Alaattin Çakıcı'ya, 18 yıl 4 ay hapis

İSTANBUL (İHA) - Bebek'te yaklaşık 10 yıl önce Tevfik Nurullah Ağansoy'un da aralarında bulunduğu 4 kişinin öldürülmesi olayında azmettirici olduğu iddia edilen Alaattin Çakıcı, 18 yıl 4 ay hapis cezasına çarptırıldı.

İstanbul 2. Ağır Ceza Mahkemesi'nde görülen duruşmada, tutuklu sanık Alaattin Çakıcı'nın yanı sıra avukatları Ahmet Ateş ve Mustafa Allağı'yla birlikte Gencay Çakıcı da hazır bulundu.
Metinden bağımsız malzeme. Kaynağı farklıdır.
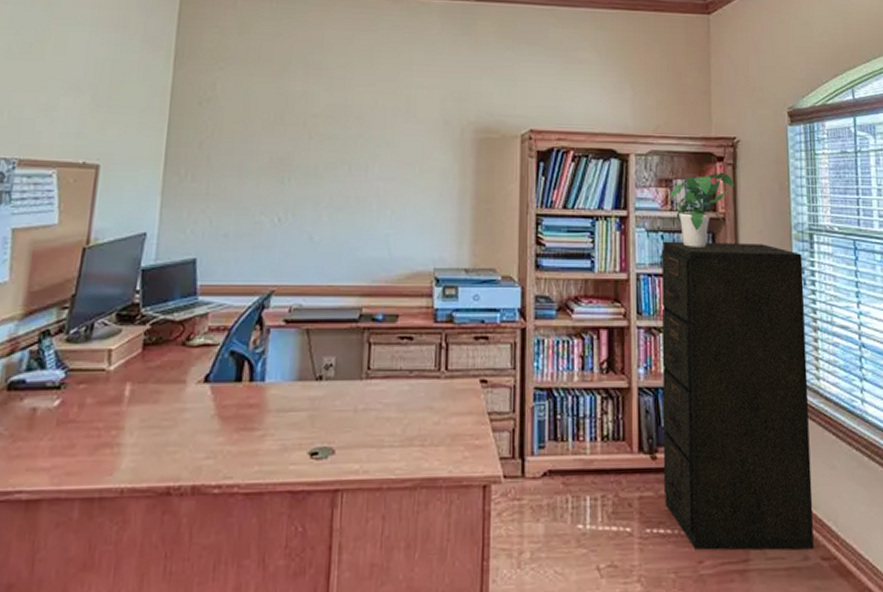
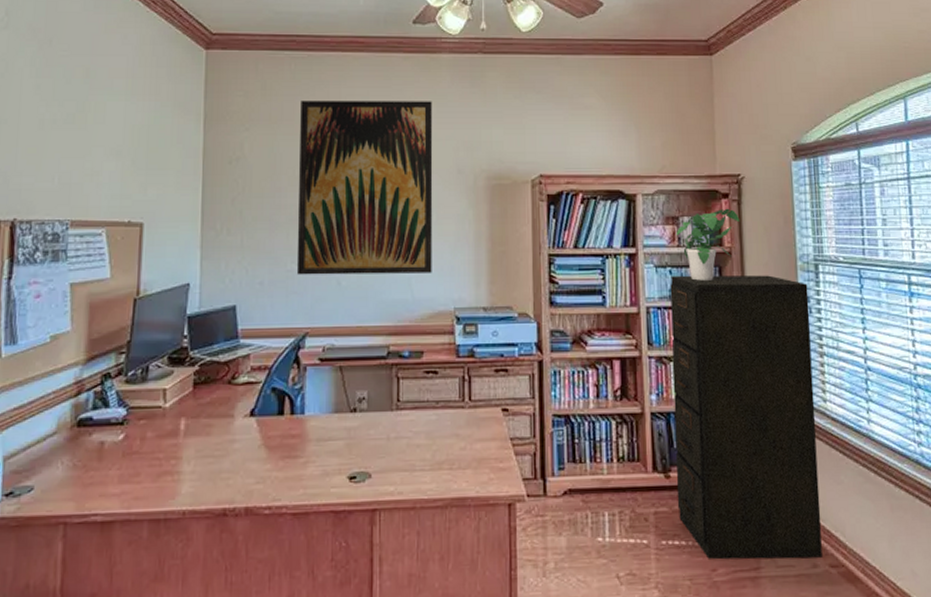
wall art: none [265,41,421,230] -> present [296,101,433,275]

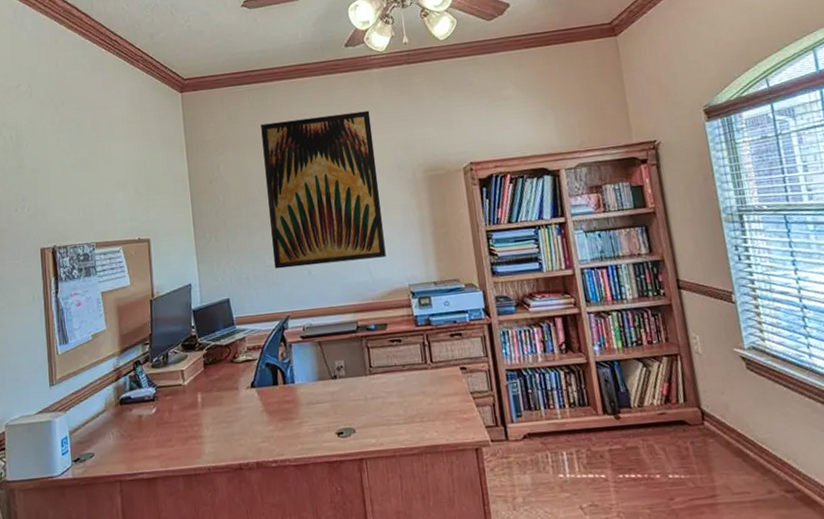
filing cabinet: present [670,275,822,560] -> none [600,229,777,490]
potted plant: present [676,208,740,281] -> none [600,172,661,241]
Sanık avukatları Çakıcı hakkında, "Müvekkilim vurun ancak öldürmeyin şeklindeki talimatında kastının öldürmek olmadığı yaralamak olduğu, sanık bu talimatı görsel ve yazılı basında hakkında çıkan hakaret ve tehdit üzerine yaptığından olayda ağır haksız tahrik hükümlerinin uygulanmasıyla birlikte sanık hakkında tüm takdiri hafifletici sebeplerin uygulanmasına karar verilmesini talep ederiz" dedi.

Reklam
Reklam

Sanık Alaattin Çakıcı ise ifadesinde, "Maktul olaydan önce görsel ve yazılı basında dosyaya ibraz edilen belgelerden de anlaşılacağı üzere bana ağır hakaretlerde bulunmuştur. Ben 'belden aşağı vurun ne de kafasına ateş edin' dedim. Düşünce olarak ölmesini istedim. Öldürün demedim. Mahkemece olumlu veya olumsuz bir karar verilmesinde dahi hepinize teşekkür ediyorum" dedi. Doğru olanın insanı yaşatmak olduğunu belirten Çakıcı, "Keşke ölmeseydi" ifadelerini kullandı.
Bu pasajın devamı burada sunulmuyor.